The experimental protocol is unclear and unreliable. For example, the SSL experiment in Sec. 4.5 claims to use an unlabeled dataset. However, the DeLA results in Table 4 are the same as the DeLA* results in Table 2, and thus, it is possible that they are comparing results trained on a supervised dataset with the results on the unsupervised dataset.

[a] Zha, Daochen, et al. "Data-centric artificial intelligence: A survey." arXiv preprint arXiv:2303.10158 (2023).

问题

The proposed method assumes that data extensions exist (Eq.(4)). Can this be used with modalities other than images?

审稿意见

评分: 5置信度: 32024-11-04

This paper introduced Data-Evolution Learning, which is a data-centric method for simultaneous evolution both datasets and models during the learning process. The traditional model training method replies on the datasets and might be limited to the dataset quality. The DELA method proposed an iterative framework to optimize the model progressively by using various types of data, including noisy and unlabeled datasets.

优点

This method enhanced the model training efficiency by creating refined datasets. In addition, it achieves comparable results to traditional training model by using prior knowledge and evolving datasets. This method is also performs well across different network structures and shows good results with different type of datasets.

缺点

This method partially relies on leveraging the pre-trained models, which could be restrictive for the model training without relevant prior models/datasets.

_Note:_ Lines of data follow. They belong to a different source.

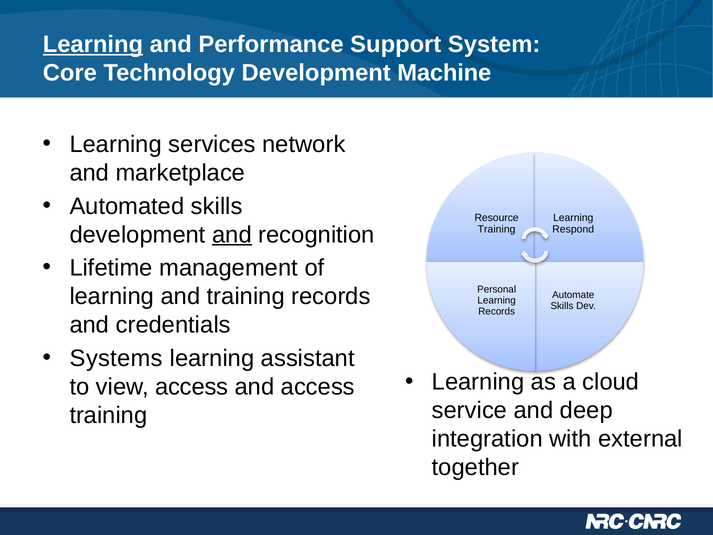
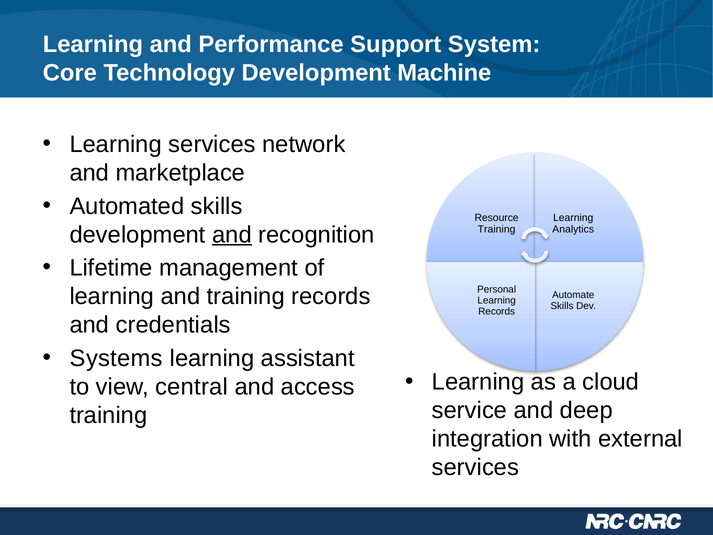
Learning at (93, 44) underline: present -> none
Respond: Respond -> Analytics
view access: access -> central
together at (475, 467): together -> services
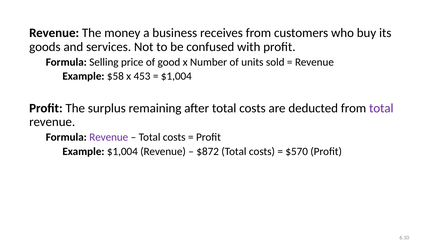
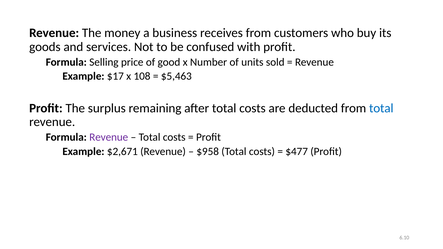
$58: $58 -> $17
453: 453 -> 108
$1,004 at (176, 76): $1,004 -> $5,463
total at (381, 108) colour: purple -> blue
Example $1,004: $1,004 -> $2,671
$872: $872 -> $958
$570: $570 -> $477
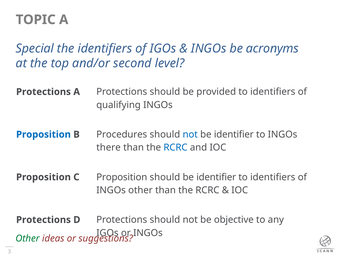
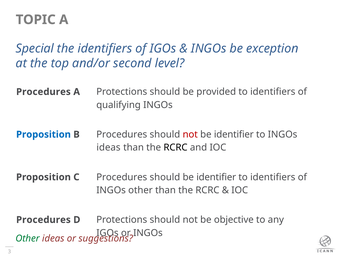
acronyms: acronyms -> exception
Protections at (43, 92): Protections -> Procedures
not at (190, 134) colour: blue -> red
there at (109, 147): there -> ideas
RCRC at (176, 147) colour: blue -> black
C Proposition: Proposition -> Procedures
Protections at (43, 219): Protections -> Procedures
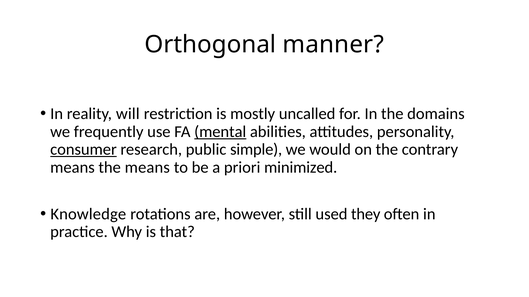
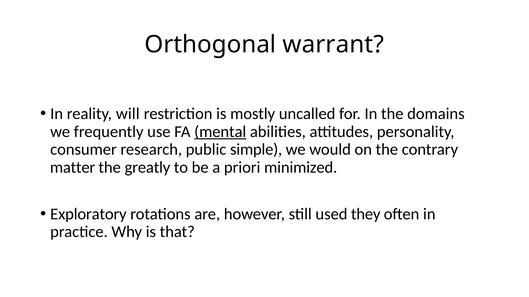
manner: manner -> warrant
consumer underline: present -> none
means at (72, 168): means -> matter
the means: means -> greatly
Knowledge: Knowledge -> Exploratory
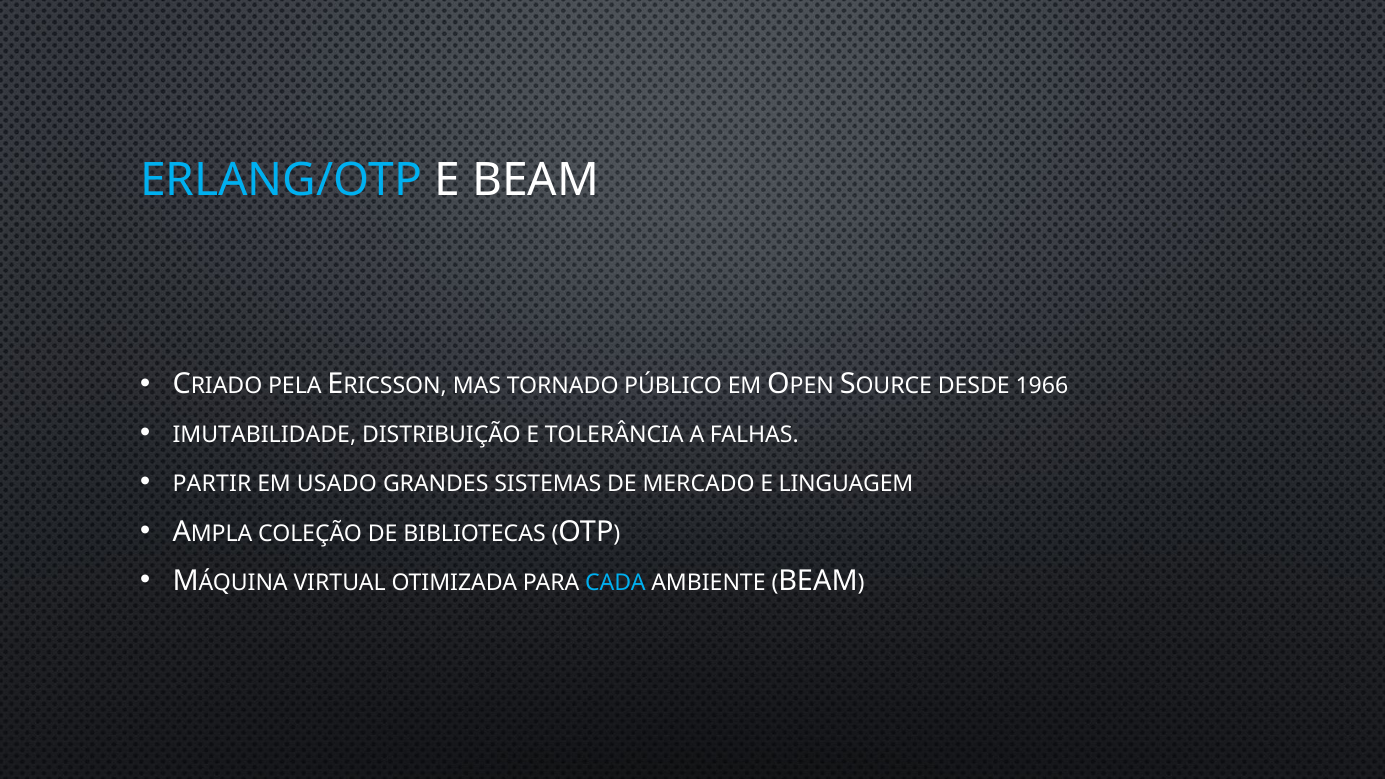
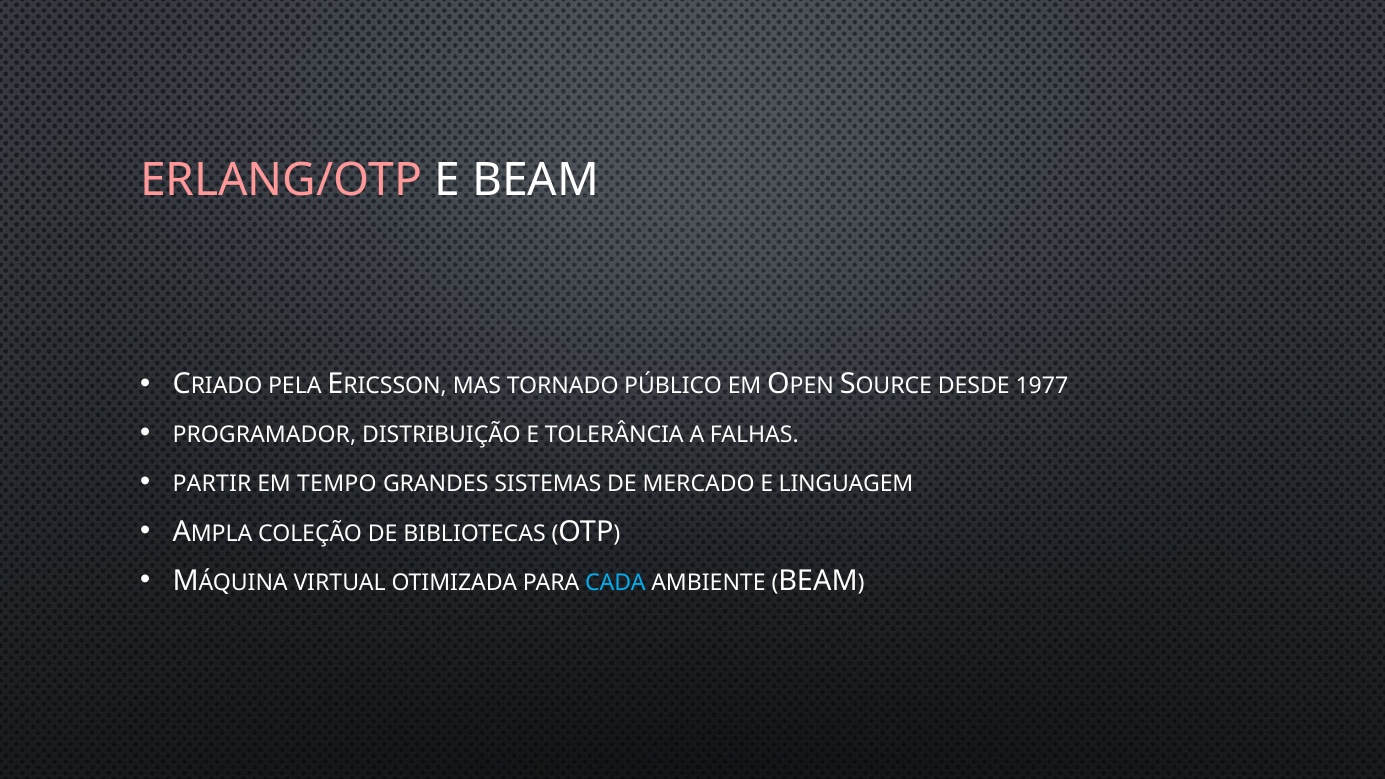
ERLANG/OTP colour: light blue -> pink
1966: 1966 -> 1977
IMUTABILIDADE: IMUTABILIDADE -> PROGRAMADOR
USADO: USADO -> TEMPO
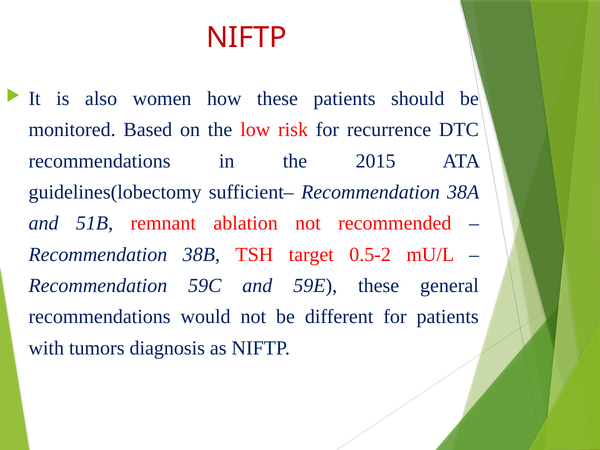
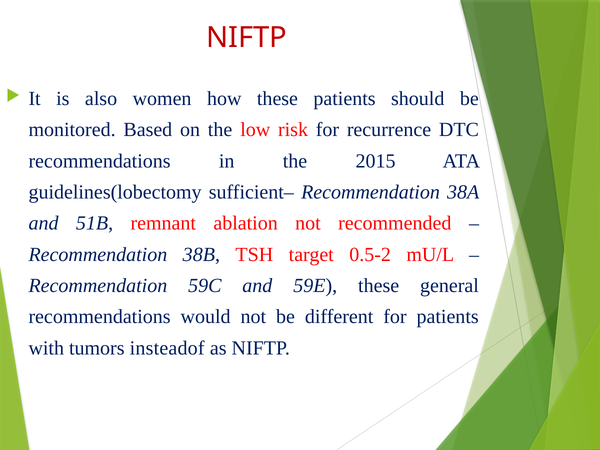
diagnosis: diagnosis -> insteadof
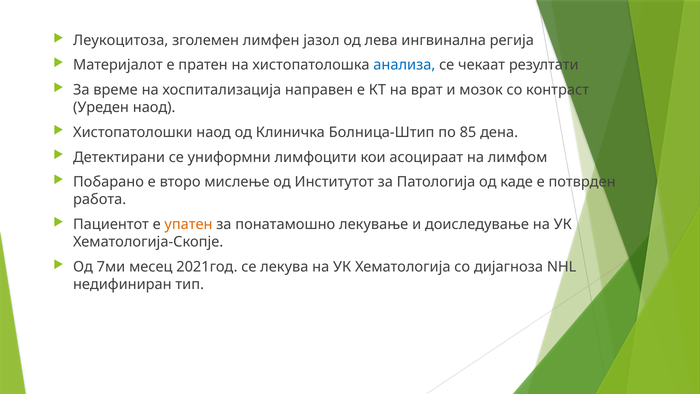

The tuning of hyper-parameters seems critical for achieving good results, which might be challenges for reproducing the results on different model structures.

There has no comparison results with other methods on the table.

问题

Since the DELA leverages model priors, does the accuracy significantly influenced if the t-1 model performs low accuracy? If so, how to keep the prior model performs well? 2. As the paper mentioned, this method is able to handle nosy labels, would extreme nosy level labels degrade the quality of evolved datasets? (such as adversarial noises). Are this method can detect and mitigate the extensive nose? 3. Does this method has trade-offs between data efficiency and model performance? If so, are there any scenarios that the static dataset might still be preferable? 4. From the Table 1, we could see the DELA method performs good results compare to the original accuracy. Are there any baseline or state-of-the arts method can be compared with? 5. The paper mentioned that the standard setting of 100 epochs for full evolution is enough. Does it related to other hyper-parameters? Such as batch size, total iteration steps, model size, FLOPs, learning rate, etc. If the dataset is super small, for example, 20 images/class, does the method still works with evolution? What's the limitations of dataset?

撤稿通知

2024-11-15

I have read and agree with the venue's withdrawal policy on behalf of myself and my co-authors.